▸ Your goal
Format every line of the records below as a JSON list of strings, one string per line, leaving out blank lines.

— START OF Input records —

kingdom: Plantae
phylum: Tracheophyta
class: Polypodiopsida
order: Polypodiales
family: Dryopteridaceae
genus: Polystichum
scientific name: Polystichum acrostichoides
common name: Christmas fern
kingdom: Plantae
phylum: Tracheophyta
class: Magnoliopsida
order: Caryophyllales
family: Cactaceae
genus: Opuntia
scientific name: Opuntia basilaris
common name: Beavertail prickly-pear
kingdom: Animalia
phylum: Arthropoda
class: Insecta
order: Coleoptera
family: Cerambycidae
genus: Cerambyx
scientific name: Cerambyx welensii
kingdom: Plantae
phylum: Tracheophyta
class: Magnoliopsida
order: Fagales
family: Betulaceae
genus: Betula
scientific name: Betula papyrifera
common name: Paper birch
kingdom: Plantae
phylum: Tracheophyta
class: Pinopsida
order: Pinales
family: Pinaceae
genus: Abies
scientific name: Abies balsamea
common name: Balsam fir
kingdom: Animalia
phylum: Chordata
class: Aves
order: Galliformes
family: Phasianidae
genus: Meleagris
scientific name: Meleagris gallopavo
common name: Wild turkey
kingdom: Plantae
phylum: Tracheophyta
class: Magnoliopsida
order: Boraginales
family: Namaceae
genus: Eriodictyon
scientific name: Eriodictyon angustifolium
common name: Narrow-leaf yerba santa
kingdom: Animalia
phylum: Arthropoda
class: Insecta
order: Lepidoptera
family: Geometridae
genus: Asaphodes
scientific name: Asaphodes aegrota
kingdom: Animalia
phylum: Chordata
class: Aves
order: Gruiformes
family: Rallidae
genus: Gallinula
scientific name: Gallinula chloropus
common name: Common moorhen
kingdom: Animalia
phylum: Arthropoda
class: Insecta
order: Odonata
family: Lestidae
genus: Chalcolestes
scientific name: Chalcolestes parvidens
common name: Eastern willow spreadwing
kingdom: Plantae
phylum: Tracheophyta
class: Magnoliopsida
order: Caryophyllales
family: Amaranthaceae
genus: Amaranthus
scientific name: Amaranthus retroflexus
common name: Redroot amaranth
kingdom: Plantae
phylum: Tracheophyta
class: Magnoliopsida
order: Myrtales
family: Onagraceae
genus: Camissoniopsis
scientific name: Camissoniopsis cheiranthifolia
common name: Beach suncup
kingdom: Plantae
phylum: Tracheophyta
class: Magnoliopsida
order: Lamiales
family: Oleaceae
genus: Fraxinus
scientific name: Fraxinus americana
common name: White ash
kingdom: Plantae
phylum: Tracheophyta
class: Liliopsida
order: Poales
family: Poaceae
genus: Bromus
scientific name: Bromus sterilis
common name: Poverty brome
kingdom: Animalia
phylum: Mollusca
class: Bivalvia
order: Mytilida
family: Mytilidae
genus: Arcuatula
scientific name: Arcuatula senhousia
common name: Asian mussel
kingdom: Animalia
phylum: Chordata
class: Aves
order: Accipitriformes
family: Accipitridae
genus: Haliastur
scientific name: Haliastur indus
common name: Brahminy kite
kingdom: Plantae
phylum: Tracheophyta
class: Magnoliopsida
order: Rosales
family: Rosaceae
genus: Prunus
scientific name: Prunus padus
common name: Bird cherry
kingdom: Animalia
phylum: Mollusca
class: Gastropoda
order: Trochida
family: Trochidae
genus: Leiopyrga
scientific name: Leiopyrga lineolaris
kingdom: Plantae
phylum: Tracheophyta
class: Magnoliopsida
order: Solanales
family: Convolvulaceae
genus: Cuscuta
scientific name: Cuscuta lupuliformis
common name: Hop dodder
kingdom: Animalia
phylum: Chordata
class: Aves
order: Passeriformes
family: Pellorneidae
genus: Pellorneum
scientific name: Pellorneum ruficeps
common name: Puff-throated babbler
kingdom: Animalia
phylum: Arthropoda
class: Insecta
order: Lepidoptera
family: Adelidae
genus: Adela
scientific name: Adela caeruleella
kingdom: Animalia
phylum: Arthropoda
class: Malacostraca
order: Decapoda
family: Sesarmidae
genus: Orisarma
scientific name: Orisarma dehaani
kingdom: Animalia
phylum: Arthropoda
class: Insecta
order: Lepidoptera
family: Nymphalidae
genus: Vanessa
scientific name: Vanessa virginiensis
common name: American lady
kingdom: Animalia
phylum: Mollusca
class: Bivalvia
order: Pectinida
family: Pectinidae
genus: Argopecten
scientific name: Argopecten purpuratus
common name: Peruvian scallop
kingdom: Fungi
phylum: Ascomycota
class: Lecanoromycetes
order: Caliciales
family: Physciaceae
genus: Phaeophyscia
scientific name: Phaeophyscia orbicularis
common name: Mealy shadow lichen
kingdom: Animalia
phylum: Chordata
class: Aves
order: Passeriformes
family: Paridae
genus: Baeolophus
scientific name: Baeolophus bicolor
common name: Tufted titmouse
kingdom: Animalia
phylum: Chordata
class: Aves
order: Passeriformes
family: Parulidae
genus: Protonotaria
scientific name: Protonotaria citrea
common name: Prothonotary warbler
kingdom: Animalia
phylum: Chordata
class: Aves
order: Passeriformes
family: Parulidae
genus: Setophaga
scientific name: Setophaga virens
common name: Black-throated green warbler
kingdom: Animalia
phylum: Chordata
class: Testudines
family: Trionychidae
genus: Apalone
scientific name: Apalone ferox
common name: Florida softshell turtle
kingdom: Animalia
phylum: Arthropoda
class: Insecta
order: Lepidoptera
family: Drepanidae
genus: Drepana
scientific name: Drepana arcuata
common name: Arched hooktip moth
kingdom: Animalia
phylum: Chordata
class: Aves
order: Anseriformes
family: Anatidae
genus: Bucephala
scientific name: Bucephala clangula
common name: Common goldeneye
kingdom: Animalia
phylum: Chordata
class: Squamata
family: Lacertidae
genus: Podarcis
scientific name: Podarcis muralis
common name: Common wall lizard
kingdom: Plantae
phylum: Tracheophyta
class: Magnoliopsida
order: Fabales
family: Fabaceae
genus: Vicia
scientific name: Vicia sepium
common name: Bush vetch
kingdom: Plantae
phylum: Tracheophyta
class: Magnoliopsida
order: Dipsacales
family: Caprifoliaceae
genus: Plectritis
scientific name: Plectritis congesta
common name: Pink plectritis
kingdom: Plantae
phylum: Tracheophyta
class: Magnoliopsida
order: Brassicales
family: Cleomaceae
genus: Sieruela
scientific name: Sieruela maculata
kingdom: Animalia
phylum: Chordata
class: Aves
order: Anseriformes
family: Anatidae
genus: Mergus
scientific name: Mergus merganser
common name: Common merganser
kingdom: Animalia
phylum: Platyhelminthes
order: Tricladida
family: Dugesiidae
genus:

— END OF Input records —

▸ Task output
[
  "kingdom: Plantae",
  "phylum: Tracheophyta",
  "class: Polypodiopsida",
  "order: Polypodiales",
  "family: Dryopteridaceae",
  "genus: Polystichum",
  "scientific name: Polystichum acrostichoides",
  "common name: Christmas fern",
  "kingdom: Plantae",
  "phylum: Tracheophyta",
  "class: Magnoliopsida",
  "order: Caryophyllales",
  "family: Cactaceae",
  "genus: Opuntia",
  "scientific name: Opuntia basilaris",
  "common name: Beavertail prickly-pear",
  "kingdom: Animalia",
  "phylum: Arthropoda",
  "class: Insecta",
  "order: Coleoptera",
  "family: Cerambycidae",
  "genus: Cerambyx",
  "scientific name: Cerambyx welensii",
  "kingdom: Plantae",
  "phylum: Tracheophyta",
  "class: Magnoliopsida",
  "order: Fagales",
  "family: Betulaceae",
  "genus: Betula",
  "scientific name: Betula papyrifera",
  "common name: Paper birch",
  "kingdom: Plantae",
  "phylum: Tracheophyta",
  "class: Pinopsida",
  "order: Pinales",
  "family: Pinaceae",
  "genus: Abies",
  "scientific name: Abies balsamea",
  "common name: Balsam fir",
  "kingdom: Animalia",
  "phylum: Chordata",
  "class: Aves",
  "order: Galliformes",
  "family: Phasianidae",
  "genus: Meleagris",
  "scientific name: Meleagris gallopavo",
  "common name: Wild turkey",
  "kingdom: Plantae",
  "phylum: Tracheophyta",
  "class: Magnoliopsida",
  "order: Boraginales",
  "family: Namaceae",
  "genus: Eriodictyon",
  "scientific name: Eriodictyon angustifolium",
  "common name: Narrow-leaf yerba santa",
  "kingdom: Animalia",
  "phylum: Arthropoda",
  "class: Insecta",
  "order: Lepidoptera",
  "family: Geometridae",
  "genus: Asaphodes",
  "scientific name: Asaphodes aegrota",
  "kingdom: Animalia",
  "phylum: Chordata",
  "class: Aves",
  "order: Gruiformes",
  "family: Rallidae",
  "genus: Gallinula",
  "scientific name: Gallinula chloropus",
  "common name: Common moorhen",
  "kingdom: Animalia",
  "phylum: Arthropoda",
  "class: Insecta",
  "order: Odonata",
  "family: Lestidae",
  "genus: Chalcolestes",
  "scientific name: Chalcolestes parvidens",
  "common name: Eastern willow spreadwing",
  "kingdom: Plantae",
  "phylum: Tracheophyta",
  "class: Magnoliopsida",
  "order: Caryophyllales",
  "family: Amaranthaceae",
  "genus: Amaranthus",
  "scientific name: Amaranthus retroflexus",
  "common name: Redroot amaranth",
  "kingdom: Plantae",
  "phylum: Tracheophyta",
  "class: Magnoliopsida",
  "order: Myrtales",
  "family: Onagraceae",
  "genus: Camissoniopsis",
  "scientific name: Camissoniopsis cheiranthifolia",
  "common name: Beach suncup",
  "kingdom: Plantae",
  "phylum: Tracheophyta",
  "class: Magnoliopsida",
  "order: Lamiales",
  "family: Oleaceae",
  "genus: Fraxinus",
  "scientific name: Fraxinus americana",
  "common name: White ash",
  "kingdom: Plantae",
  "phylum: Tracheophyta",
  "class: Liliopsida",
  "order: Poales",
  "family: Poaceae",
  "genus: Bromus",
  "scientific name: Bromus sterilis",
  "common name: Poverty brome",
  "kingdom: Animalia",
  "phylum: Mollusca",
  "class: Bivalvia",
  "order: Mytilida",
  "family: Mytilidae",
  "genus: Arcuatula",
  "scientific name: Arcuatula senhousia",
  "common name: Asian mussel",
  "kingdom: Animalia",
  "phylum: Chordata",
  "class: Aves",
  "order: Accipitriformes",
  "family: Accipitridae",
  "genus: Haliastur",
  "scientific name: Haliastur indus",
  "common name: Brahminy kite",
  "kingdom: Plantae",
  "phylum: Tracheophyta",
  "class: Magnoliopsida",
  "order: Rosales",
  "family: Rosaceae",
  "genus: Prunus",
  "scientific name: Prunus padus",
  "common name: Bird cherry",
  "kingdom: Animalia",
  "phylum: Mollusca",
  "class: Gastropoda",
  "order: Trochida",
  "family: Trochidae",
  "genus: Leiopyrga",
  "scientific name: Leiopyrga lineolaris",
  "kingdom: Plantae",
  "phylum: Tracheophyta",
  "class: Magnoliopsida",
  "order: Solanales",
  "family: Convolvulaceae",
  "genus: Cuscuta",
  "scientific name: Cuscuta lupuliformis",
  "common name: Hop dodder",
  "kingdom: Animalia",
  "phylum: Chordata",
  "class: Aves",
  "order: Passeriformes",
  "family: Pellorneidae",
  "genus: Pellorneum",
  "scientific name: Pellorneum ruficeps",
  "common name: Puff-throated babbler",
  "kingdom: Animalia",
  "phylum: Arthropoda",
  "class: Insecta",
  "order: Lepidoptera",
  "family: Adelidae",
  "genus: Adela",
  "scientific name: Adela caeruleella",
  "kingdom: Animalia",
  "phylum: Arthropoda",
  "class: Malacostraca",
  "order: Decapoda",
  "family: Sesarmidae",
  "genus: Orisarma",
  "scientific name: Orisarma dehaani",
  "kingdom: Animalia",
  "phylum: Arthropoda",
  "class: Insecta",
  "order: Lepidoptera",
  "family: Nymphalidae",
  "genus: Vanessa",
  "scientific name: Vanessa virginiensis",
  "common name: American lady",
  "kingdom: Animalia",
  "phylum: Mollusca",
  "class: Bivalvia",
  "order: Pectinida",
  "family: Pectinidae",
  "genus: Argopecten",
  "scientific name: Argopecten purpuratus",
  "common name: Peruvian scallop",
  "kingdom: Fungi",
  "phylum: Ascomycota",
  "class: Lecanoromycetes",
  "order: Caliciales",
  "family: Physciaceae",
  "genus: Phaeophyscia",
  "scientific name: Phaeophyscia orbicularis",
  "common name: Mealy shadow lichen",
  "kingdom: Animalia",
  "phylum: Chordata",
  "class: Aves",
  "order: Passeriformes",
  "family: Paridae",
  "genus: Baeolophus",
  "scientific name: Baeolophus bicolor",
  "common name: Tufted titmouse",
  "kingdom: Animalia",
  "phylum: Chordata",
  "class: Aves",
  "order: Passeriformes",
  "family: Parulidae",
  "genus: Protonotaria",
  "scientific name: Protonotaria citrea",
  "common name: Prothonotary warbler",
  "kingdom: Animalia",
  "phylum: Chordata",
  "class: Aves",
  "order: Passeriformes",
  "family: Parulidae",
  "genus: Setophaga",
  "scientific name: Setophaga virens",
  "common name: Black-throated green warbler",
  "kingdom: Animalia",
  "phylum: Chordata",
  "class: Testudines",
  "family: Trionychidae",
  "genus: Apalone",
  "scientific name: Apalone ferox",
  "common name: Florida softshell turtle",
  "kingdom: Animalia",
  "phylum: Arthropoda",
  "class: Insecta",
  "order: Lepidoptera",
  "family: Drepanidae",
  "genus: Drepana",
  "scientific name: Drepana arcuata",
  "common name: Arched hooktip moth",
  "kingdom: Animalia",
  "phylum: Chordata",
  "class: Aves",
  "order: Anseriformes",
  "family: Anatidae",
  "genus: Bucephala",
  "scientific name: Bucephala clangula",
  "common name: Common goldeneye",
  "kingdom: Animalia",
  "phylum: Chordata",
  "class: Squamata",
  "family: Lacertidae",
  "genus: Podarcis",
  "scientific name: Podarcis muralis",
  "common name: Common wall lizard",
  "kingdom: Plantae",
  "phylum: Tracheophyta",
  "class: Magnoliopsida",
  "order: Fabales",
  "family: Fabaceae",
  "genus: Vicia",
  "scientific name: Vicia sepium",
  "common name: Bush vetch",
  "kingdom: Plantae",
  "phylum: Tracheophyta",
  "class: Magnoliopsida",
  "order: Dipsacales",
  "family: Caprifoliaceae",
  "genus: Plectritis",
  "scientific name: Plectritis congesta",
  "common name: Pink plectritis",
  "kingdom: Plantae",
  "phylum: Tracheophyta",
  "class: Magnoliopsida",
  "order: Brassicales",
  "family: Cleomaceae",
  "genus: Sieruela",
  "scientific name: Sieruela maculata",
  "kingdom: Animalia",
  "phylum: Chordata",
  "class: Aves",
  "order: Anseriformes",
  "family: Anatidae",
  "genus: Mergus",
  "scientific name: Mergus merganser",
  "common name: Common merganser",
  "kingdom: Animalia",
  "phylum: Platyhelminthes",
  "order: Tricladida",
  "family: Dugesiidae",
  "genus:"
]